§ Work task
When copying the listing below, skip every picture and repeat exactly the lines from the first one through the line that contains "Document page, 1500x1125 pixels.".
• • • • • • •
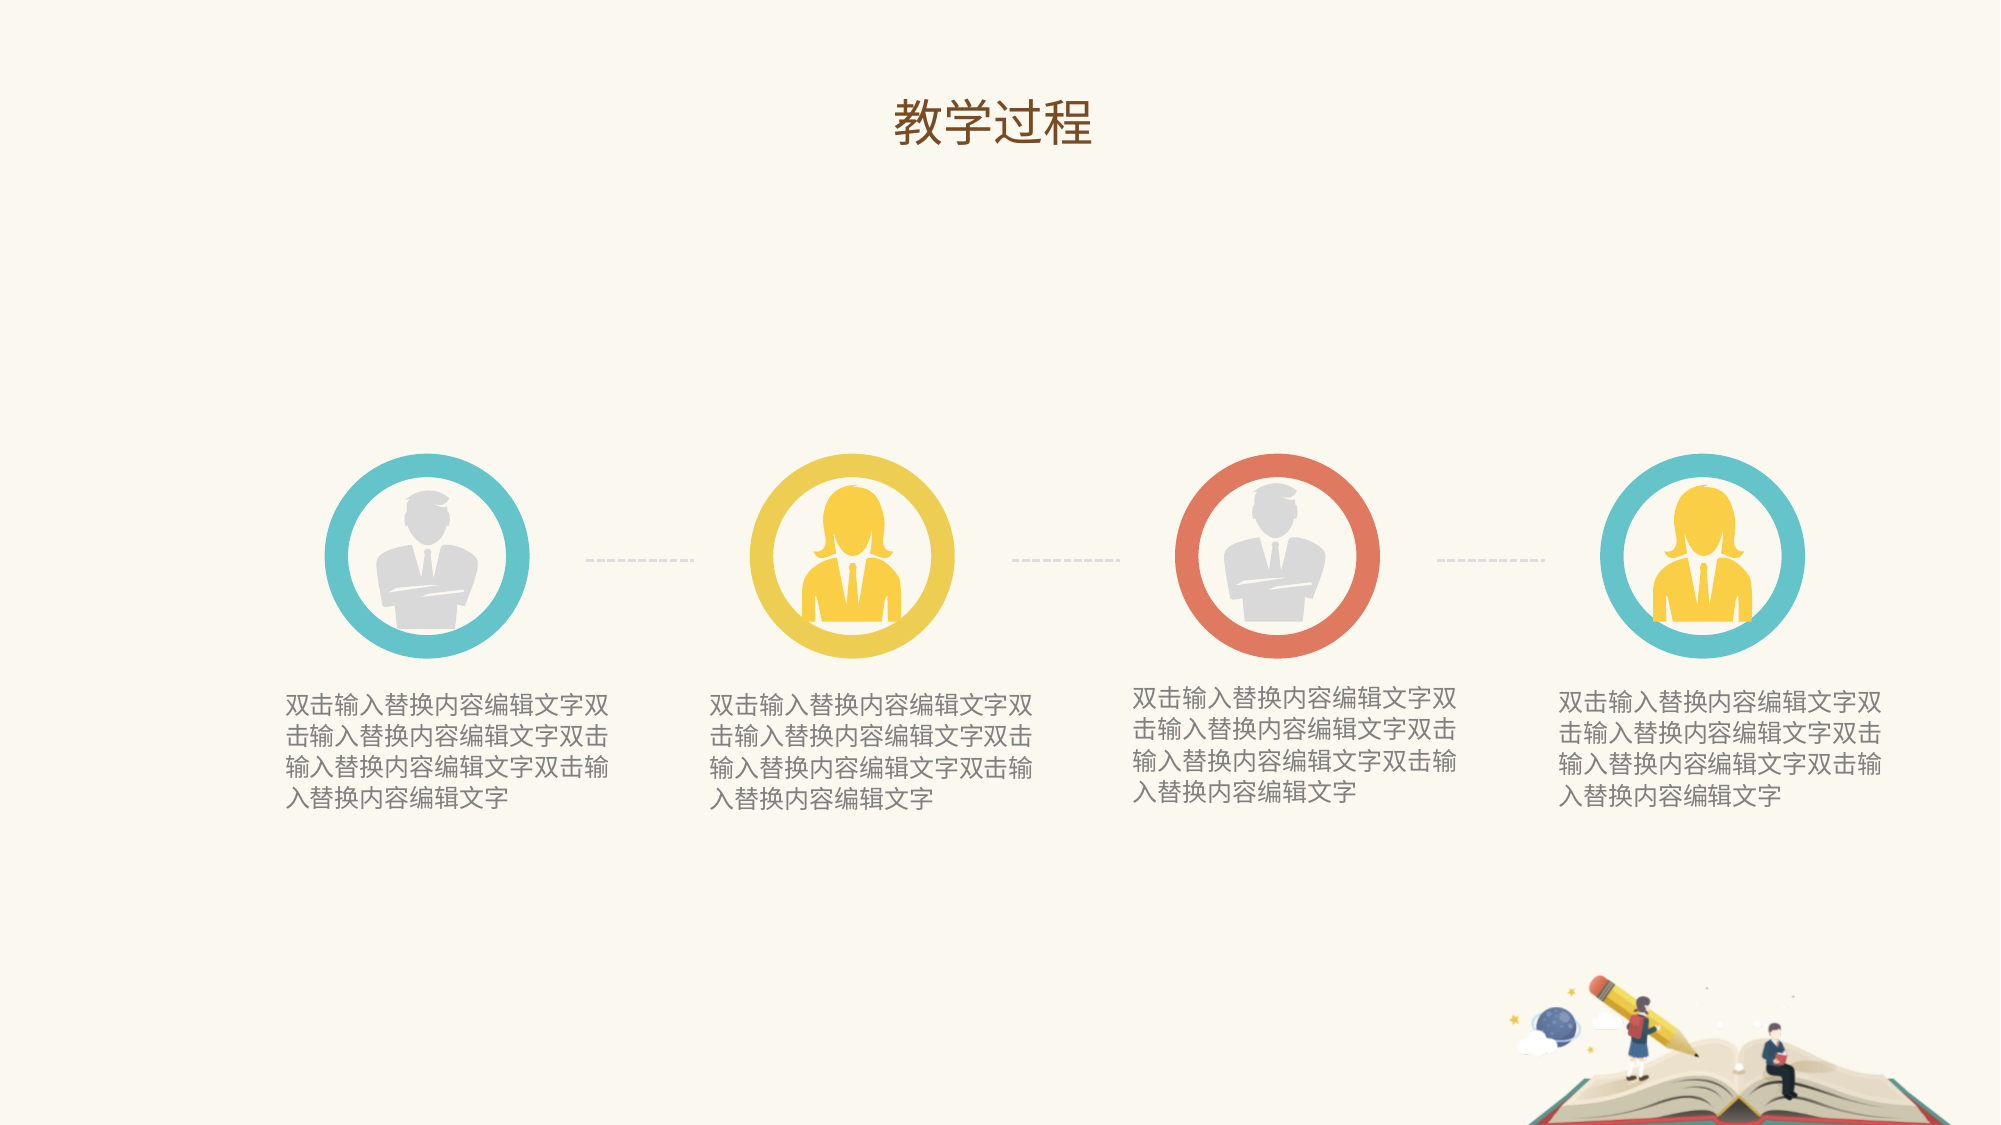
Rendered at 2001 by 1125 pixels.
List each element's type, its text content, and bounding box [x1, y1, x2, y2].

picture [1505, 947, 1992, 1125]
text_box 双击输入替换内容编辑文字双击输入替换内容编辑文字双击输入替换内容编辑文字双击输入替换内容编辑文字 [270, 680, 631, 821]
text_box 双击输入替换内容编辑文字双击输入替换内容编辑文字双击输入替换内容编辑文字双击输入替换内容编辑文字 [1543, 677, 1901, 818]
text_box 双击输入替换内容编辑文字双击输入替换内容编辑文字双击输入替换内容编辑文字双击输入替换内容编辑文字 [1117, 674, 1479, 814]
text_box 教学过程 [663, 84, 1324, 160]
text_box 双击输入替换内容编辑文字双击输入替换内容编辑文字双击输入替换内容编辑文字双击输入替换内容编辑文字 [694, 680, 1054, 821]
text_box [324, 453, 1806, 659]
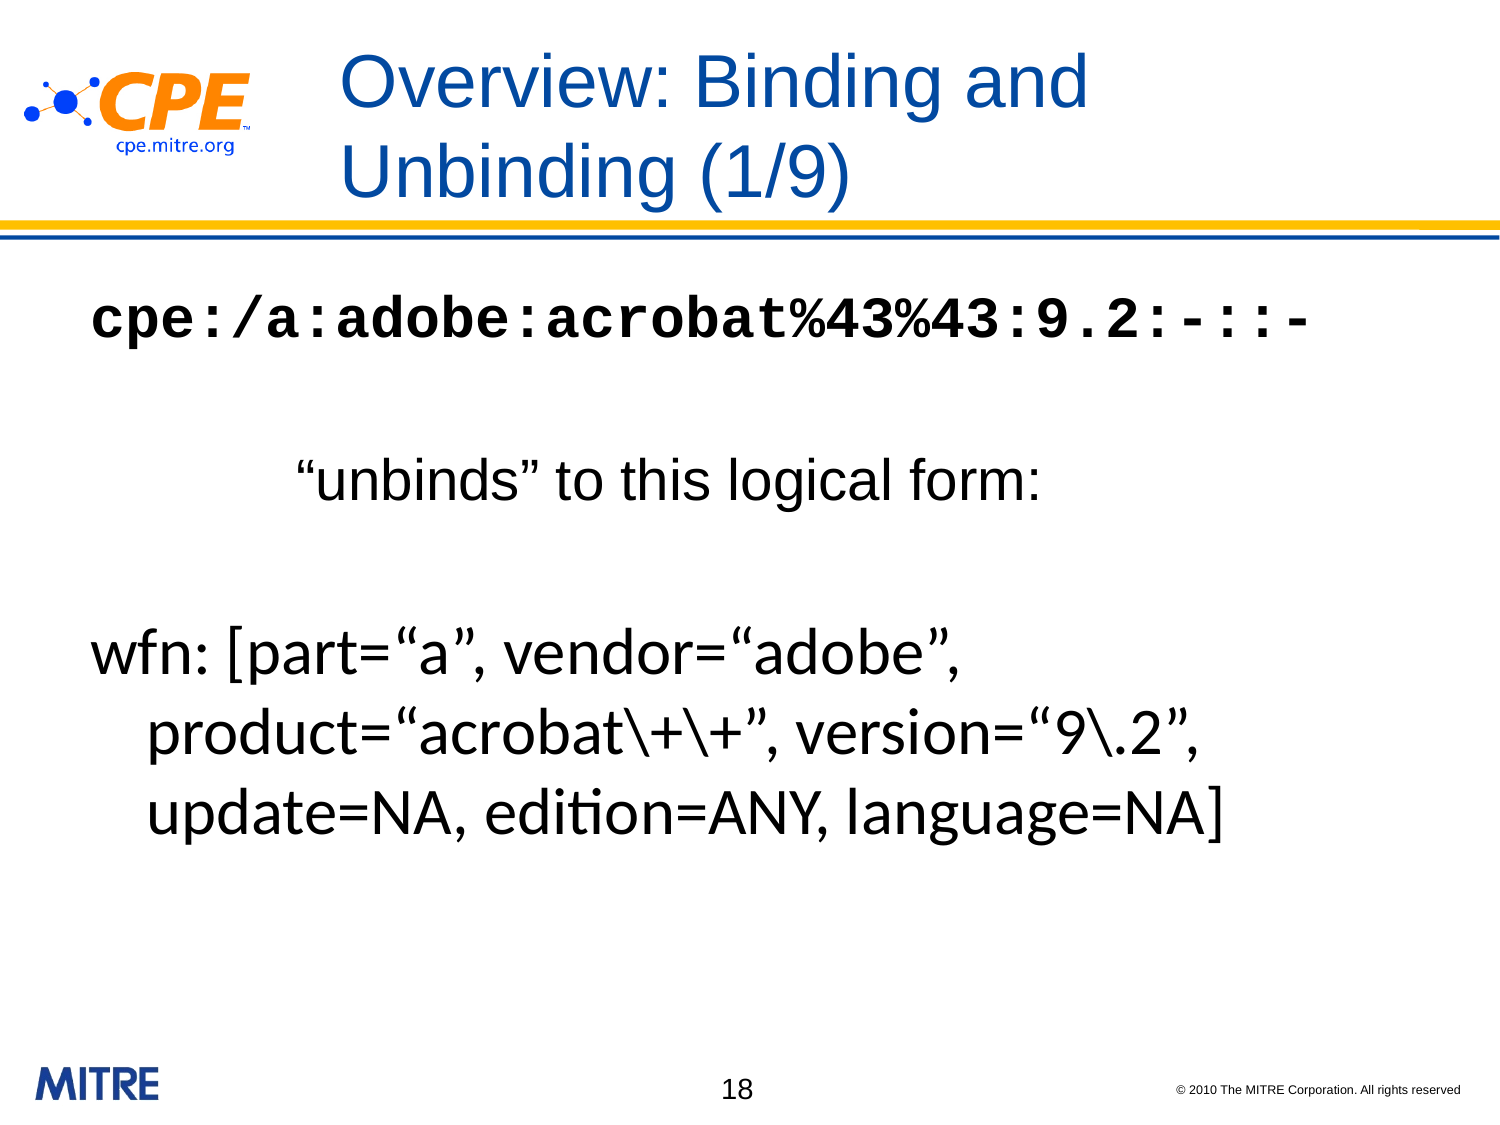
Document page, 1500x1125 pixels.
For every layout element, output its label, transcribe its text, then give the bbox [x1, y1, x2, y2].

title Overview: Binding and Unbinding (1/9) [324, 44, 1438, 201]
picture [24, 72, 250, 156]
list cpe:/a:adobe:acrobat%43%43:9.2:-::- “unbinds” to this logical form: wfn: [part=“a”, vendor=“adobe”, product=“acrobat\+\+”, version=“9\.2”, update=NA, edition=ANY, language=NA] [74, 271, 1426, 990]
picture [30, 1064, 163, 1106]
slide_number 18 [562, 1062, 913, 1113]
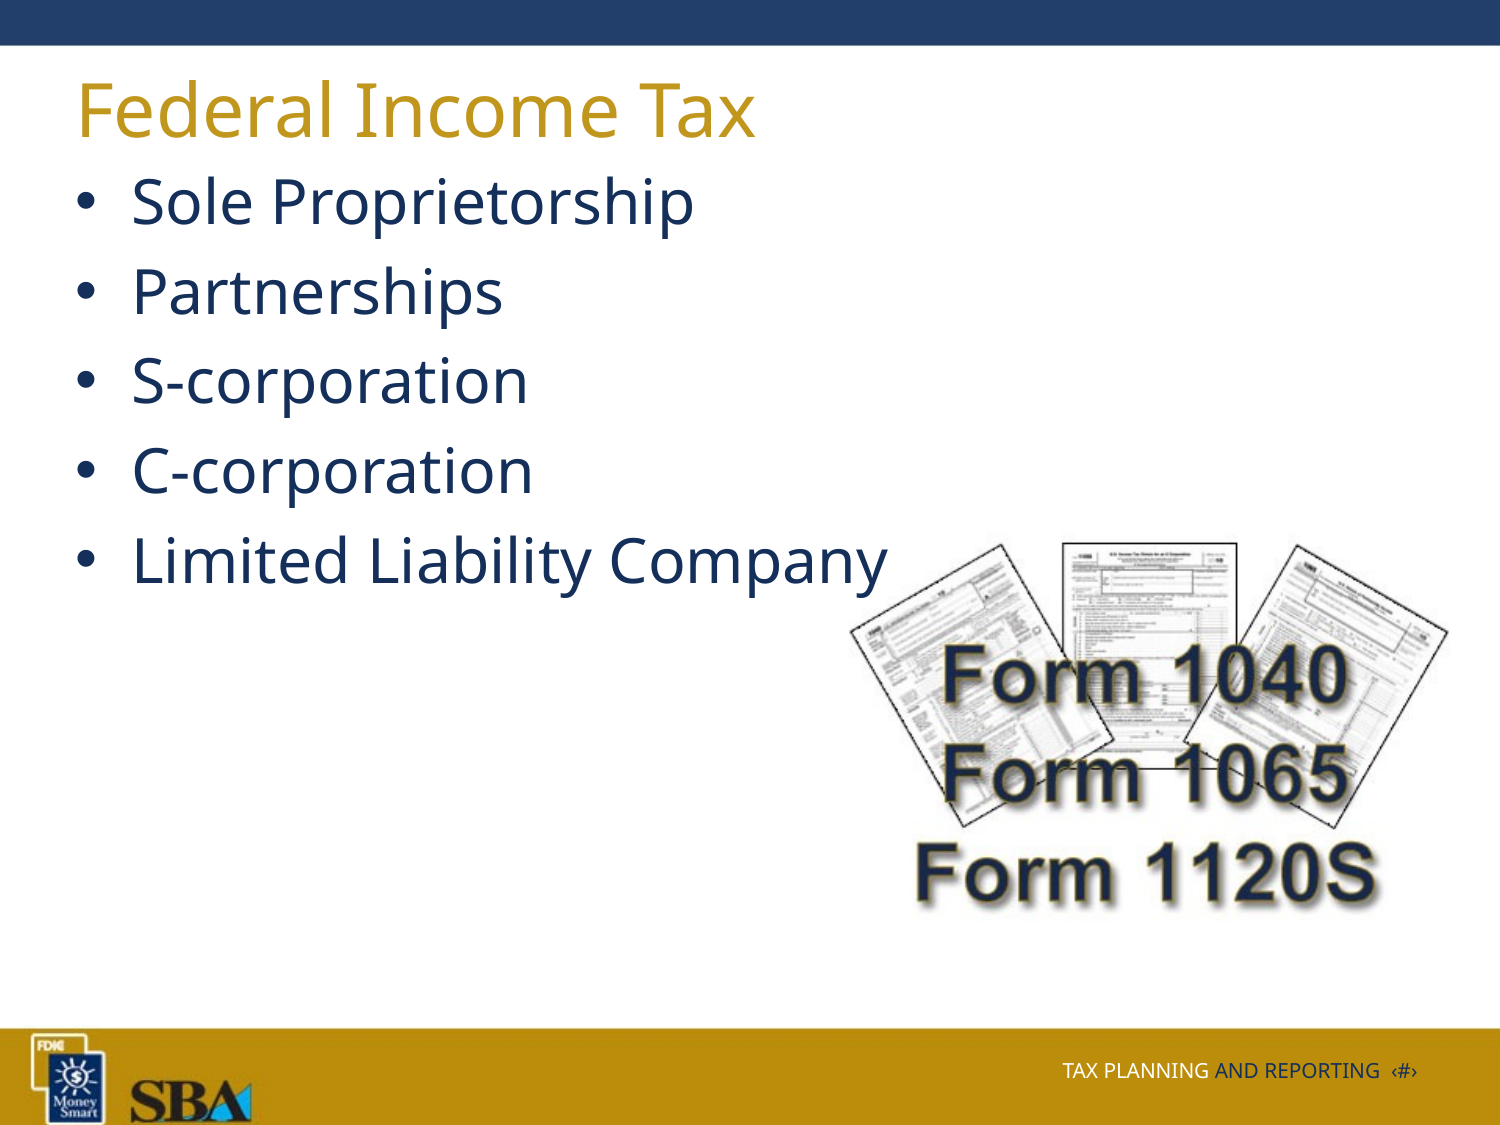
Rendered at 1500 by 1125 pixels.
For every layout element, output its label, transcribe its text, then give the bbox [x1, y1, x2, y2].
• • • • • • •
§ Task answer
Rendered at 2001 by 1125 pixels.
List each element's type, its text content, and bounding box [x1, y1, x2, y2].

picture [1505, 947, 1992, 1125]
text_box 双击输入替换内容编辑文字双击输入替换内容编辑文字双击输入替换内容编辑文字双击输入替换内容编辑文字 [270, 680, 631, 821]
text_box 双击输入替换内容编辑文字双击输入替换内容编辑文字双击输入替换内容编辑文字双击输入替换内容编辑文字 [1543, 677, 1901, 818]
text_box 双击输入替换内容编辑文字双击输入替换内容编辑文字双击输入替换内容编辑文字双击输入替换内容编辑文字 [1117, 674, 1479, 814]
text_box 教学过程 [663, 84, 1324, 160]
text_box 双击输入替换内容编辑文字双击输入替换内容编辑文字双击输入替换内容编辑文字双击输入替换内容编辑文字 [694, 680, 1054, 821]
text_box [324, 453, 1806, 659]
Document page, 1500x1125 pixels.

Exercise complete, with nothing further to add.